December 23, 2009 Leave a comment Go to comments

Occasionally, an economist will say something that makes it all clear exactly your position in the food chain. This one was just a link on Angry Bear to an article on still another blog:

“All of our current models prefer people to starve and die.”

A link on the second blog will take you to this article in the Harvard Gazette about a young prodigy – a tenured professor of economics – who has discovered that economics is a load of crap.

What! An economist who admits his field is pure ideological claptrap?

Okay, not actually.

His insight is limited to the conclusion that economic models used today miss something important: reality.

[Raj] Chetty, who just turned 30, is looking for ways to make the serenity of mathematical economic theory more descriptive of the tangle of economics in the real world. “People are not human calculators,” he said, and so sometimes make decisions that defy traditional models of economic theory.

As is to be expected in a profession that is highly politicized by Washington’s pretense that its particular interests are in fact the general interest of society – indeed the world – Raj has set out to fix this problem – and, apparently, he is drawing some attention for it – not by burying economics, but seeking to remedy its defects with some ingenious work around.
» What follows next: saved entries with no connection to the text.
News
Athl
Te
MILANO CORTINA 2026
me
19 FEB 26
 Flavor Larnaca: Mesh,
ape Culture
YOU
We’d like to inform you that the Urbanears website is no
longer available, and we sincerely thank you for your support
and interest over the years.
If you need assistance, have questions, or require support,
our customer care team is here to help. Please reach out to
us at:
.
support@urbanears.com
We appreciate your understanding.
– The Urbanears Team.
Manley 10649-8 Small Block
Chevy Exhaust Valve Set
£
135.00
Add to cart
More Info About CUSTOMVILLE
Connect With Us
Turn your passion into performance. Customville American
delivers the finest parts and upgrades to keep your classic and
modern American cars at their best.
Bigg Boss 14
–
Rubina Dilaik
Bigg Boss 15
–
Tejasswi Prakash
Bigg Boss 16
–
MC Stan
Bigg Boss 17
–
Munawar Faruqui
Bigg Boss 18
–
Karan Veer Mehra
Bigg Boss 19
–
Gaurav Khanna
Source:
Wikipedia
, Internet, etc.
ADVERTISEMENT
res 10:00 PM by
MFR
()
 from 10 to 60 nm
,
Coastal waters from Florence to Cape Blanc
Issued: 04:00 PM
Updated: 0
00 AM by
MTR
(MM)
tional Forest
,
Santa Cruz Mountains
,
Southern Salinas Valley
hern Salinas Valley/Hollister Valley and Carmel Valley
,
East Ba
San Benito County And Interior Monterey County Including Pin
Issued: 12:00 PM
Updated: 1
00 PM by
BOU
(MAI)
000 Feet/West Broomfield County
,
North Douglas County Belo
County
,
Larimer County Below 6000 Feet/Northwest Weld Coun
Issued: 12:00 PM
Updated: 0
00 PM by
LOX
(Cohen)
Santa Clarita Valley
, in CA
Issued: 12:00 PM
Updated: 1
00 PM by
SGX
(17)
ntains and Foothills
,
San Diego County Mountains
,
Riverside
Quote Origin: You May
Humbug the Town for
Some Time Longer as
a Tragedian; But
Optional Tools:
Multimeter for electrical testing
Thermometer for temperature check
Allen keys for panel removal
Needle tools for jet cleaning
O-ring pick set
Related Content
In one example provided by the article, Raj explains that the standard models argue against any support for unemployed families in the middle of this economic collapse:

When someone is laid off, should the government provide high benefits? Traditional theory says no, since big benefits seemingly reduce the incentive to find a job. “Standard models predict that we should have no safety net,” said Chetty.

Okay, fine. But then you run into the problem that, eventually, families without any income can’t pay off their debts, mortgages, or rent, buy groceries, clothes, heating oil, 42 inch high definition wide screen televisions, and lose all connection with the economy, and finally die from starvation under a bridge. And, since people who have no income can’t do all of the things we mentioned, banks, shops, landlords, car dealerships, and eventually even Wal-Mart go belly up:

But in reality, higher benefits are more in line with actual needs, because most Americans have so much income tied up in fixed commitments, such as payments for houses, cars, and furniture. “There are a lot of things you can’t adjust in the short term,” he said.
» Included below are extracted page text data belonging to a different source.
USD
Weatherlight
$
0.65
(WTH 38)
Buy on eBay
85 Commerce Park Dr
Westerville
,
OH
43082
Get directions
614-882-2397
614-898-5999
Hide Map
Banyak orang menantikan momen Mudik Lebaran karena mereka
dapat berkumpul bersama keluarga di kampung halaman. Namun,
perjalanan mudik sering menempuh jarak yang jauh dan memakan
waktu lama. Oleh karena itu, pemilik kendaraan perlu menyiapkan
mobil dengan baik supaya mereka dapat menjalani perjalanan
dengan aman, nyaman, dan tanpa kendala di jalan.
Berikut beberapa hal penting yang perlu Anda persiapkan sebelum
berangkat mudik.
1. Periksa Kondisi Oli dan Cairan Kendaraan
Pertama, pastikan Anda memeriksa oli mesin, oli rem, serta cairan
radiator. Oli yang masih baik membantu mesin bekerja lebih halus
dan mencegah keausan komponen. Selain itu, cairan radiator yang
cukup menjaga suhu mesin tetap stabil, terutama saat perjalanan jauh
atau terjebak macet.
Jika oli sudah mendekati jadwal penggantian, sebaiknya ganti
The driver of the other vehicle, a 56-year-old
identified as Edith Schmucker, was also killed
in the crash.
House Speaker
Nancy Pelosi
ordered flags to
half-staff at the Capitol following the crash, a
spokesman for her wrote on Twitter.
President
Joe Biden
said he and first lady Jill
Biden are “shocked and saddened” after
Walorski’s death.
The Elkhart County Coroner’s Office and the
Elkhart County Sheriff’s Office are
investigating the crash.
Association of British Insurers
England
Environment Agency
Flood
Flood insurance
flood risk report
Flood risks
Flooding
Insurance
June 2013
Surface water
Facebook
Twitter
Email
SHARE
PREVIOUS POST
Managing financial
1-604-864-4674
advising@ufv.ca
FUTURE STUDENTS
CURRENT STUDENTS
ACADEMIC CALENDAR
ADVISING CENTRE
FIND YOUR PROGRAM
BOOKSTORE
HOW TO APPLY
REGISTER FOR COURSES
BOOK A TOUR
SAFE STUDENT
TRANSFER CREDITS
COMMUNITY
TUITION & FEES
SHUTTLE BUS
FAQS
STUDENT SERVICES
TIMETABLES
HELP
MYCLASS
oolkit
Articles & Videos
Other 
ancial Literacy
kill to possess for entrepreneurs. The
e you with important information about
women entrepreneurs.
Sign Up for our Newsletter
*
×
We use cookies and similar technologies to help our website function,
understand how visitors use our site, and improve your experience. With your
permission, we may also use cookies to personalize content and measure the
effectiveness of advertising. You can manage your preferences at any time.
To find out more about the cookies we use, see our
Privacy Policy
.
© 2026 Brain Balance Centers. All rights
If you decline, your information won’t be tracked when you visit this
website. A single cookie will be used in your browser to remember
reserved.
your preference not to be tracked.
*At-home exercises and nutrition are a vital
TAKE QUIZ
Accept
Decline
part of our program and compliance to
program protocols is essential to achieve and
So the traditional economic models that are used to determine unemployment benefits miss a simple fact: People have bills to pay. “You miss certain features of reality,” said Chetty, “when you’re trying to write down simple models of the world.”
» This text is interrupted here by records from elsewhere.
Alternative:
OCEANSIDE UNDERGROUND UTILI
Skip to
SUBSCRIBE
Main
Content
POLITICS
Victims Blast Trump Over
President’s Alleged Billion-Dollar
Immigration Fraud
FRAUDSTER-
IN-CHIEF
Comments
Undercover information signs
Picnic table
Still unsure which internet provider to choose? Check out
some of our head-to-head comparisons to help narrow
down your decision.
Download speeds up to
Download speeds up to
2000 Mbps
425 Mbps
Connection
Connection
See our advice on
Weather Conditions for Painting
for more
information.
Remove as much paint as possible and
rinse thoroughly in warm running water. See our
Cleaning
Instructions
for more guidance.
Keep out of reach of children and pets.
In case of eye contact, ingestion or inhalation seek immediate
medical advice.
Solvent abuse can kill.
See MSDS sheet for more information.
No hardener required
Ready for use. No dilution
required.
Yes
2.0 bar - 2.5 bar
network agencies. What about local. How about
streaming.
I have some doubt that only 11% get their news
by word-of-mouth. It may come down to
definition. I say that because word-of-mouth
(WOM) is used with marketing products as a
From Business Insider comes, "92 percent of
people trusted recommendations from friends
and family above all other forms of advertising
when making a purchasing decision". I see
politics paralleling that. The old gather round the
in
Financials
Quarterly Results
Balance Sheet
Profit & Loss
The question to be raised at this point is not how this can be fixed, but how anyone, much less a 30 year old tenured professor, at one of the nation’s most prestigious and influential universities, could admit to using a model which fundamentally ignores the fact that a starving population of indebted workers might be bad for business?

Is there, in any other branch of science, a model of the real world that suffers such a defect?

Could medicine argue that the efficacy of some particular treatment of a disease does not depend on whether the patient is alive and breathing, or decomposing in the graveyard?

“He’s dead – too bad! Well, at least we can treat that cold!”